Somebody will watch the video below, from the United Methodist News Service, and say, “Why is this woman helping people on the far side of the earth when there are so many people that need help in this country?”
Which raises three thoughts in the mind of your favorite blawger:
1. For sure, there are many and very many people needing help in this country, if by “this country” you mean our beloved United States.
But in God’s eyes there’s no such thing as “this country” or “that country,” which is why Jesus, who was very much a Jew till the day he suffered, died and rose again, commanded his disciples to go outside of the very Jewish but heavily occupied nation of Israel and into the world (Matt. 28: 16-20). It’s why Paul and the gang risked life and limb crossing borders and boundaries.
2. Any time someone questions the validity of mission work outside the U.S. because “there’s so many needs here,” they might want to consider doing more to extend help to “people here” with mission and outreach and being the “cheerful giver” of which the Bible speaks.
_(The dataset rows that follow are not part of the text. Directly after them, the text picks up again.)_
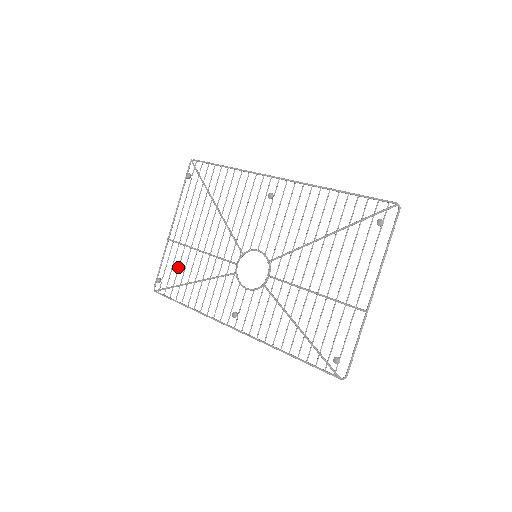
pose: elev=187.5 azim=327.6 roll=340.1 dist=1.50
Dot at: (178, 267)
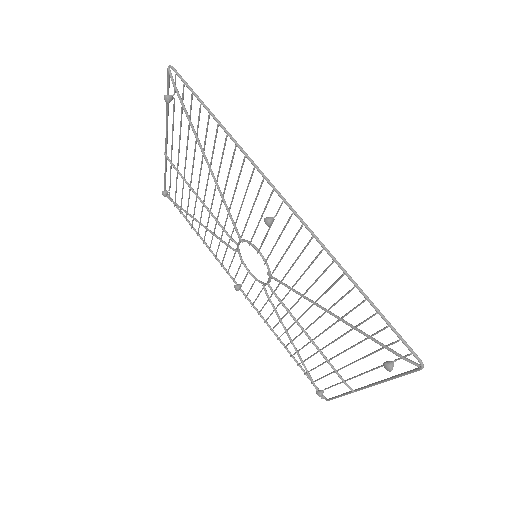
Dot at: occluded
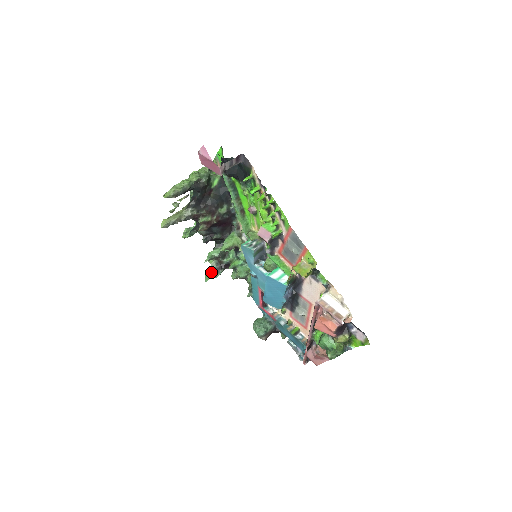
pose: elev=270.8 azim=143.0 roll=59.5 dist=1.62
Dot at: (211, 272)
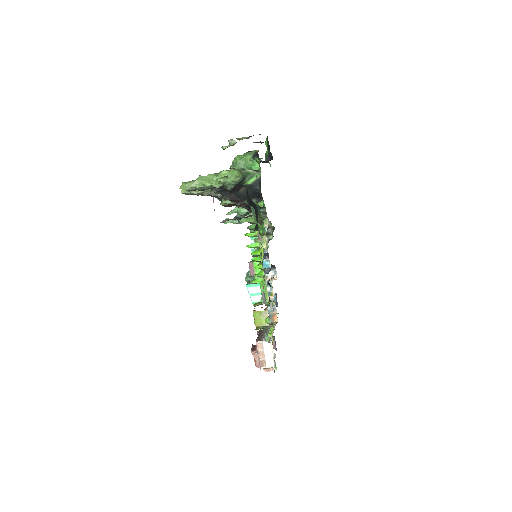
Dot at: (234, 217)
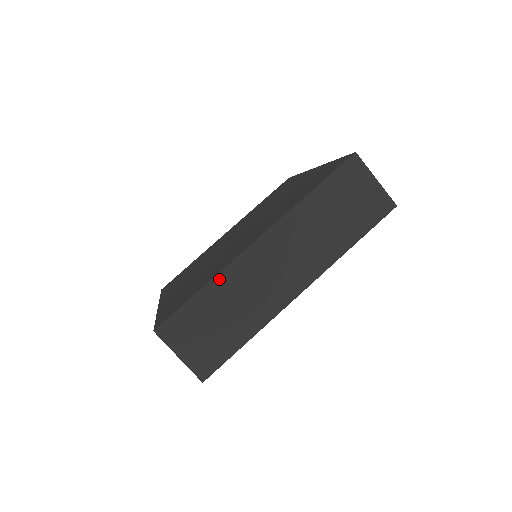
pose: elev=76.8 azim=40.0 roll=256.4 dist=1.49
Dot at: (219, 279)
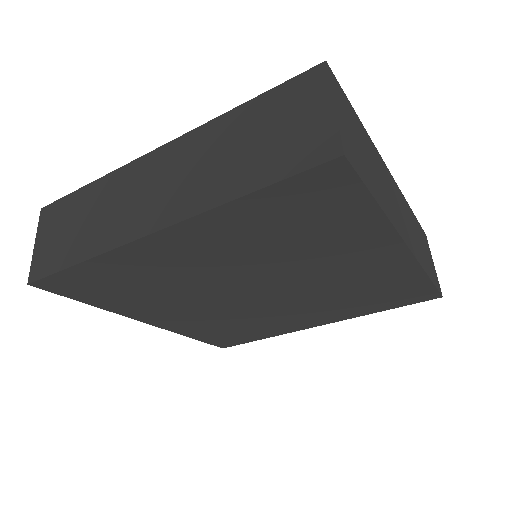
Dot at: (105, 180)
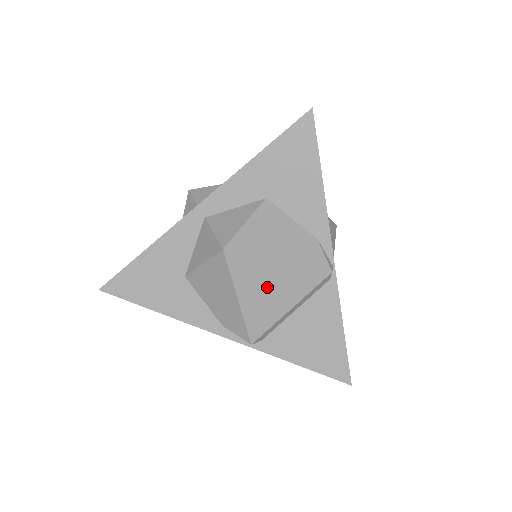
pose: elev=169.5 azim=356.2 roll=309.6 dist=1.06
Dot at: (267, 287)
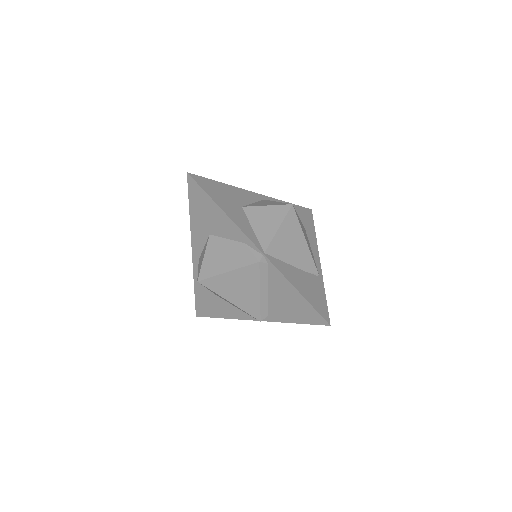
Dot at: (236, 288)
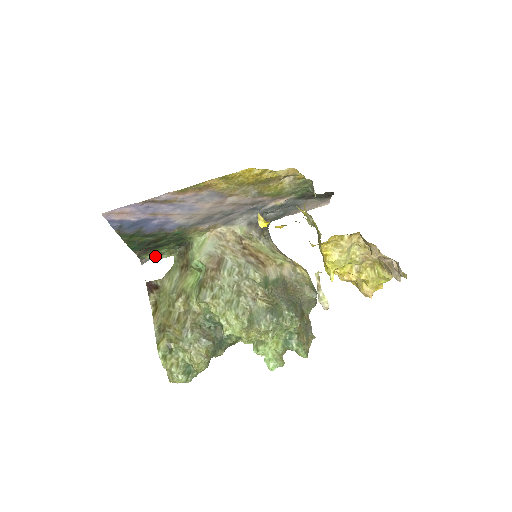
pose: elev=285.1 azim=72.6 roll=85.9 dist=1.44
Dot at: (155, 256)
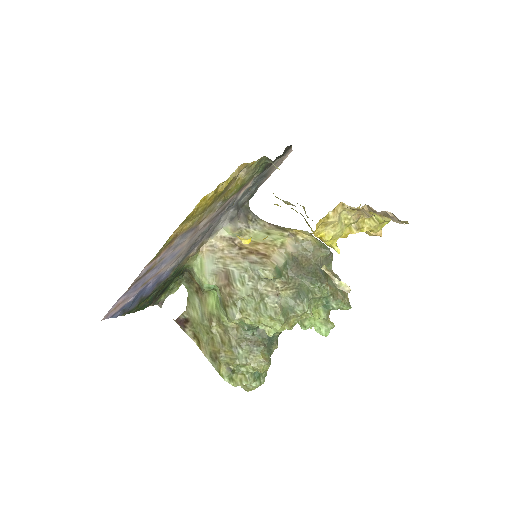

They might want to look within themselves and ask how much they’ve really done to help people here in the home country. There’s always plenty more to do for “people here” in this country, and for more on that, see today’s news about the aftermath of Irene. If you want always to question people doing mission work outside the U.S., you might for once consider taking a mission trip or giving an extra check to help the “people here.”
3. John Wesley said, “The world is my parish.” This 71-year-old Christian is a Wesleyan (i.e., Methodist). Therefore the world, including the U.S. and all nations, is her parish.